That is why i said that i thought the bolt technique was outdated. It is indeed a way to do it, But if you have the adjustable mandrel, Or if you are somewhat handy, you could use the HF punch set and a jacobs chuck or even just the punch set and a scroll chuck. There are ways to do closed end that are very simple. Almost as simple as doing a factory pen.  

I started with the shaved bolt technique. I used it once or twice, and then learned this way. It is super simple, needs no special gear, and is safe and fun. I will stick with this technique until something better comes up. A "between centers" bushing for it might be REALLY slick!!


----------



## wolftat (Jan 5, 2010)

I see what you're doing Mick and I think it's great, they look fantastic. Any new idea is going to meet opposition in the beginning, keep building on it. I'm looking forward to seeing the rockers when you get them done.


----------



## Glass Scratcher (Jan 5, 2010)

I like it!  It brings a bit of class by having a contrasting color.  Kinda reminds me of those bigboys Mont B...


----------



## its_virgil (Jan 5, 2010)

Whatever it is finally called it is a nice pen. I actually like the black plug in the end of the blue one. And, a very clever idea. ...very clever. Ane yes, cats have been skinned in several different ways and the end product is always a skinned cat...or in this case a closed end pen.
Do a good turn daily!
Don



mickr said:


> appreciate everyone's imput..The post seems to have taken a turn, but it was a good turn..I was attempting to say a closed end pen could be made in a "new way" than had been shown on this forum..that anyone could make one on a 7mm mandrel..no homemade mandrel.. and not like in Woodturning Design Magazine a couple years ago...I had never seen it done this way & I wanted to "pass a new SIMPLE concept on" I attempted to show a classic closed end (the brown, made on a closed end mandrel, with an inlay in the end to match the cap end) vs. (what we could call) a "plugged closed end"(the blue one)  If one held both in their hands, one could not determine which was which.SO, the method to get there was a "new" method & quite valid... I hope this helps people who just want to make a few closed end pens and not have to invest in closed end mandrels, or homemade wood ones with o-rings, etc...there's many way to skin a cat and this just seemed a new concept on how to do it


----------



## its_virgil (Jan 5, 2010)

I've done demonstrations on closed end pens at both symposiums and at club meetings. The techniques I cover in these demos can be found at http://www.RedRiverPens.com/articles   There are two articles, part one and part two. I always make the pen using the alternative method I show using just a 7mm mandrel, a bushing for the kit I'm making and blue painters tape. Take a look....
Do a good turn daily!
Don


----------



## DozerMite (Jan 5, 2010)

RAdams said:


> Actually, I learned this technique from here. Don (AKA ItsVirgil (i think)) has it on his website. redriverpens or something similar. I think that is where i learned it anyway.
> 
> That is why i said that i thought the bolt technique was outdated. It is indeed a way to do it, But if you have the adjustable mandrel, Or if you are somewhat handy, you could use the HF punch set and a jacobs chuck or even just the punch set and a scroll chuck. There are ways to do closed end that are very simple. Almost as simple as doing a factory pen.
> 
> I started with the shaved bolt technique. I used it once or twice, and then learned this way. It is super simple, needs no special gear, and is safe and fun. I will stick with this technique until something better comes up. A "between centers" bushing for it might be REALLY slick!!


 


I did one this way and it's important to get the live center in the exact center of the blank or it throws the square end off. Thus giving a lop-sided pen.


----------



## Hosspen (Jan 5, 2010)

Both are very nice! Do you have any pictures of the Shaker Rockers you make? It sounds very interesting.


----------



## mickr (Jan 6, 2010)

Hosspen said:


> Both are very nice! Do you have any pictures of the Shaker Rockers you make? It sounds very interesting.

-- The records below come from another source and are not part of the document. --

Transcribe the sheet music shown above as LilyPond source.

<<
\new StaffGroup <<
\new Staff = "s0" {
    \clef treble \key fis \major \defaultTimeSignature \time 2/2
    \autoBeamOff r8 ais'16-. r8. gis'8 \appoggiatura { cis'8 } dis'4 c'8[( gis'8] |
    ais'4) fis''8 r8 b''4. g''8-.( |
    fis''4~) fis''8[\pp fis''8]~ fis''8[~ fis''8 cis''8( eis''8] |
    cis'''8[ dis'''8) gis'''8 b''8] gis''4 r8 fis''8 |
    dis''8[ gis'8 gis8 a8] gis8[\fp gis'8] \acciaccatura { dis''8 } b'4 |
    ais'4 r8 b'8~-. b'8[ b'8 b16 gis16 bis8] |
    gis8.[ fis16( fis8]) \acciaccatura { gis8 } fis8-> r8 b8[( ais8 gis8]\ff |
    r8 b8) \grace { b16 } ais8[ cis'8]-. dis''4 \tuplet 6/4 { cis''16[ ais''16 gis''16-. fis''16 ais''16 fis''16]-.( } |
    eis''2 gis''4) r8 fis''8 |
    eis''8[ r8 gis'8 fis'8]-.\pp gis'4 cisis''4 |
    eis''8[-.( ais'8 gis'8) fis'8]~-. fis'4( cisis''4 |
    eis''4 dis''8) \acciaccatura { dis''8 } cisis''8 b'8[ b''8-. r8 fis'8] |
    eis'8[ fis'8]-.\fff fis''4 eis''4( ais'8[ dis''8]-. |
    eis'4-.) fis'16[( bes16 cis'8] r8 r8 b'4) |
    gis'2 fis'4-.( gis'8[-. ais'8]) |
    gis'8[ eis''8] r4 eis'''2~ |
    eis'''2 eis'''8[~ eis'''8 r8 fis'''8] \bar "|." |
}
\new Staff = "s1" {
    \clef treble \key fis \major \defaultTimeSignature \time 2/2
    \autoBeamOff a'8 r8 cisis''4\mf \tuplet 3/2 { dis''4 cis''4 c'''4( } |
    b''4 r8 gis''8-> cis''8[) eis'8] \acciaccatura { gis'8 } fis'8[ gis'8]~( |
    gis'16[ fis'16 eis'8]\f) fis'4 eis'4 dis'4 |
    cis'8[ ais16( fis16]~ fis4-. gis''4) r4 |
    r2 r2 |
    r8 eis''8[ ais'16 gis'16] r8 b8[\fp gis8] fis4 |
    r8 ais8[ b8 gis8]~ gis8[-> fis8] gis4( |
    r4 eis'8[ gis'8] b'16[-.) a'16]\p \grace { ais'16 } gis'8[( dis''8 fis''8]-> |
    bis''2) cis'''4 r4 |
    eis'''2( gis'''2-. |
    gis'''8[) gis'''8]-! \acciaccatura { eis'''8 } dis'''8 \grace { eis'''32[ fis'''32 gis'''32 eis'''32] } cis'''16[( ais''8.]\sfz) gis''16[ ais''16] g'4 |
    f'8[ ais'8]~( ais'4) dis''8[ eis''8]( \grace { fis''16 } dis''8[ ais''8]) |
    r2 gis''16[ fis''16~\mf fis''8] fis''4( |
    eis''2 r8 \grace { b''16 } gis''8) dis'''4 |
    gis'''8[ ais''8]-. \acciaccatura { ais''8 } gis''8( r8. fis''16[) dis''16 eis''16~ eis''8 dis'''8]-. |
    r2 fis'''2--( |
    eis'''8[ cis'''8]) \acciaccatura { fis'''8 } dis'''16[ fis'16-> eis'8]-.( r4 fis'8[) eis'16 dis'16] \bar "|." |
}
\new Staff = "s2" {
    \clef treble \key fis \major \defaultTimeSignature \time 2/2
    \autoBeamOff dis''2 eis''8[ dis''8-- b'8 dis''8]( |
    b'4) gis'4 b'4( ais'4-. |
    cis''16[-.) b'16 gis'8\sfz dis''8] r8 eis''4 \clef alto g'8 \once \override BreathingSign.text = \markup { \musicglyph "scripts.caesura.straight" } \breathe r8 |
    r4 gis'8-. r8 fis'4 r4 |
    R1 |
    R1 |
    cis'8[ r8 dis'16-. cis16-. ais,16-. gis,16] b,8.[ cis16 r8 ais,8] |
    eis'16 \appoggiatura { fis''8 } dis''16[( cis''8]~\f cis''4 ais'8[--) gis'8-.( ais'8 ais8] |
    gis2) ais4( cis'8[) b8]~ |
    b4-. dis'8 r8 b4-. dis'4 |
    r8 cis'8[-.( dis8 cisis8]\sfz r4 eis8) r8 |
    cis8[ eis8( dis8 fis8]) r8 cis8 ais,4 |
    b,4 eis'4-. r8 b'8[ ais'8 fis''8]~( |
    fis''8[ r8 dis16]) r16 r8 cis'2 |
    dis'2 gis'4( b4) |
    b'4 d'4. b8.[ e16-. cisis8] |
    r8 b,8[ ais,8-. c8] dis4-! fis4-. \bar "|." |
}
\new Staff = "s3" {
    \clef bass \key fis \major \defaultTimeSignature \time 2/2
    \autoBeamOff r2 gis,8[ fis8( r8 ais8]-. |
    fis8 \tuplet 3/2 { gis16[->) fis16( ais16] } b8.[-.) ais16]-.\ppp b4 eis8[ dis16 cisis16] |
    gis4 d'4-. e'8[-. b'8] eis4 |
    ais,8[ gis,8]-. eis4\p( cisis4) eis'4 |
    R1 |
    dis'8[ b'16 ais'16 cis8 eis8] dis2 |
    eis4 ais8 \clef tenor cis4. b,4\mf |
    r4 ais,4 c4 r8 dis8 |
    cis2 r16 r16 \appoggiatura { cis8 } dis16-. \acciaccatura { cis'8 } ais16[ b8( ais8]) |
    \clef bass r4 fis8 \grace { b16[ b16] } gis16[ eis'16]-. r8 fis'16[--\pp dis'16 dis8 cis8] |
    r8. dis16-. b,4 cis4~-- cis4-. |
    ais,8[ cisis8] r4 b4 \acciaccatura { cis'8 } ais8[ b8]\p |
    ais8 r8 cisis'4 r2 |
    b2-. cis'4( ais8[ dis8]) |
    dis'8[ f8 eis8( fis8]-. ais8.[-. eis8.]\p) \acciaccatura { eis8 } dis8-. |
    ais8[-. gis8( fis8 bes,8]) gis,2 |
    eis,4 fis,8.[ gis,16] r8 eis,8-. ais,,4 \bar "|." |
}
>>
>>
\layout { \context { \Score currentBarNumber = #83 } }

  At present, I believe there may be one or two shots of my chairs in my gallery here at IAP..


----------



## mickr (Jan 6, 2010)

wolftat said:


> I see what you're doing Mick and I think it's great, they look fantastic. Any new idea is going to meet opposition in the beginning, keep building on it. I'm looking forward to seeing the rockers when you get them done.


  Thanks for your imput, and yes I am jealous your voices won't talk to me!


----------



## arioux (Jan 9, 2010)

Hi,

Great pen and great idea. Thanks for sharing.

For those intrrested,  Russ Fairfield (my all time mentor!) have on his site a way of doing a closed end with a 7 mm mandrel.   Look at his long line pen .  The concept can be applied to any pen model as far as i'm concern.  I use it for my dip pen as well.

http://www.woodturnerruss.com/Pen10.html

Alfred


----------



## KDM (Mar 29, 2010)

I think this is a closed end pen. Made on a 7mm mandrel BEFORE inserting the brass tubes. 7mm is a nice tight fit in a 7mm hole. I have a 6.5mm mandrel which I use if I'm turning after the tubes are in place.

I happened across your thread when I was looking for how to do closed end pens and I didn't find what I was looing for. mickr, don't get me wrong - the pens are lovely and I really like the idea of the white (contrasting) plug, but I don't see the difference between your pens and pens that are drilled all the way through and plugged with a piece of brass.

For me a closed end pen is one where the end has never been opened! Maybe this is one for the terminology nerds to sort out? Heh heh.

Having said that, I'm off to see what an oak plug looks like in a mahogany turning...!


----------